Reflections from Participants
Hanna Ebinger (Germany): “I have a license to teach in public schools in Berlin and I can now teach Buddhism and influence kids and future generations. Although it can be quite challenging to leave one’s life for 3 months to come to the Milinda training, but I am happy to be here.”
Dominique Side (France): “The Milinda Program is not to train us to become khenpos, but we all benefit from this academic study. Everything is innovative and experimental here, but we wish to develop a format that can benefit more dharma teachers.”
Min-Hsin Lu (Taiwan): “I feel a lot of personal responsibility as a dharma instructor. I think it will work because of the aspiration.”

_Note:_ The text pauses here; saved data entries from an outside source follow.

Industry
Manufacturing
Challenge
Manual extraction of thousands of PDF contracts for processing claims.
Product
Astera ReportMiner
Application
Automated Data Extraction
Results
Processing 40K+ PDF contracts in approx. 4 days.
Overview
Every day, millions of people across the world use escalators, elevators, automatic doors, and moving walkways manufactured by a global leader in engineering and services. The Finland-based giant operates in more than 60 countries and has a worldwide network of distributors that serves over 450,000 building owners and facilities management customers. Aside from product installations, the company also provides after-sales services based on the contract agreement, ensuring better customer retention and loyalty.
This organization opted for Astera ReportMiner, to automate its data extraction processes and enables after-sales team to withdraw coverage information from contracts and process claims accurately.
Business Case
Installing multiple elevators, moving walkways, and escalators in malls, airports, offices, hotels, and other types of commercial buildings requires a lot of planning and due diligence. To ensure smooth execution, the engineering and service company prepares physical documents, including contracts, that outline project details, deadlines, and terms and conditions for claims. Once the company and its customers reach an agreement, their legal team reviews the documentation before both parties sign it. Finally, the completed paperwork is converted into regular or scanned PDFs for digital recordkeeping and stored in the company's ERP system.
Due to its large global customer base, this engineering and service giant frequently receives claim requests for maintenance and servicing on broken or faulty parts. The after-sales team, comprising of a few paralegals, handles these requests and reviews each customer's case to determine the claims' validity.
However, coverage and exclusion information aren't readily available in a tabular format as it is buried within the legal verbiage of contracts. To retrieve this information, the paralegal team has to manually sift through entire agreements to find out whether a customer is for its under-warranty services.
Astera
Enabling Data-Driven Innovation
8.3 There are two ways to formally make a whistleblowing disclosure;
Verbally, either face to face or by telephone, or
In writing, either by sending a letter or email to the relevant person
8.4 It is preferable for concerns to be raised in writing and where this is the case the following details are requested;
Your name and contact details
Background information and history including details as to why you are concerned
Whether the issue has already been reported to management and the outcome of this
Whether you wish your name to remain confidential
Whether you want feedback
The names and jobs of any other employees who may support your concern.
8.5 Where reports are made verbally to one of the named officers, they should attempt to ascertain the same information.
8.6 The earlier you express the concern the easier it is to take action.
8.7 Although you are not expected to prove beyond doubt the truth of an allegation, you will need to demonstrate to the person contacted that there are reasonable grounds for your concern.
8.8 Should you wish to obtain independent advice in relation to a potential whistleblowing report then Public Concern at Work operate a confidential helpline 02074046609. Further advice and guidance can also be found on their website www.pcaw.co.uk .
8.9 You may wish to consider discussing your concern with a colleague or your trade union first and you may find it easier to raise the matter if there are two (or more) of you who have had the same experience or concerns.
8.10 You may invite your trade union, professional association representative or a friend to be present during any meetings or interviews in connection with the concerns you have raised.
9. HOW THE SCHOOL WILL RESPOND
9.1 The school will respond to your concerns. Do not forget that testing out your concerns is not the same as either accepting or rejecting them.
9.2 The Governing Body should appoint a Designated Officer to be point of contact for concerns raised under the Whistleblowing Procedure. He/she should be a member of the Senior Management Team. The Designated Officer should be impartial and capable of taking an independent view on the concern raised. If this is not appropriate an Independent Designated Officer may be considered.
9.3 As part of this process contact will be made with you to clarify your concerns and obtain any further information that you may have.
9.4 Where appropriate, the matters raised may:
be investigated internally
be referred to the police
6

Jan Van Der Breggen (Netherlands): “It is said that to build confidence through study; to build doubts through study. Through this cross-sangha collaboration, we learn from each other.”
Arne Schelling (Germany): “One must have the right motivation to teach.”
KF’s Teacher Training Projects
The Milinda Program is one of many projects supported by Khyentse Foundation that aim to train 21st-century Buddhist teachers and find methods to adapt the way Buddhism is being taught in the modern world. Some of these projects are designed to introduce qualified khenpos to contemporary educational methods, to improve their English, and to help them understand the western mindset. We also have programs like Milinda that promote deep reflection on the ways that the dharma might take shape in the West over the next century.
Milinda group with Do Tulku Rinpoche and Khenpos (from the EBS program) at Deer Park Institute, Bir, India
May I be born again and again, and in all my lives
May I carry the weight of Buddha Shakyamuni’s teachings.
And if I cannot bear that weight, at the very least,
May I be born with the burden thinking that Buddhadharma may wane.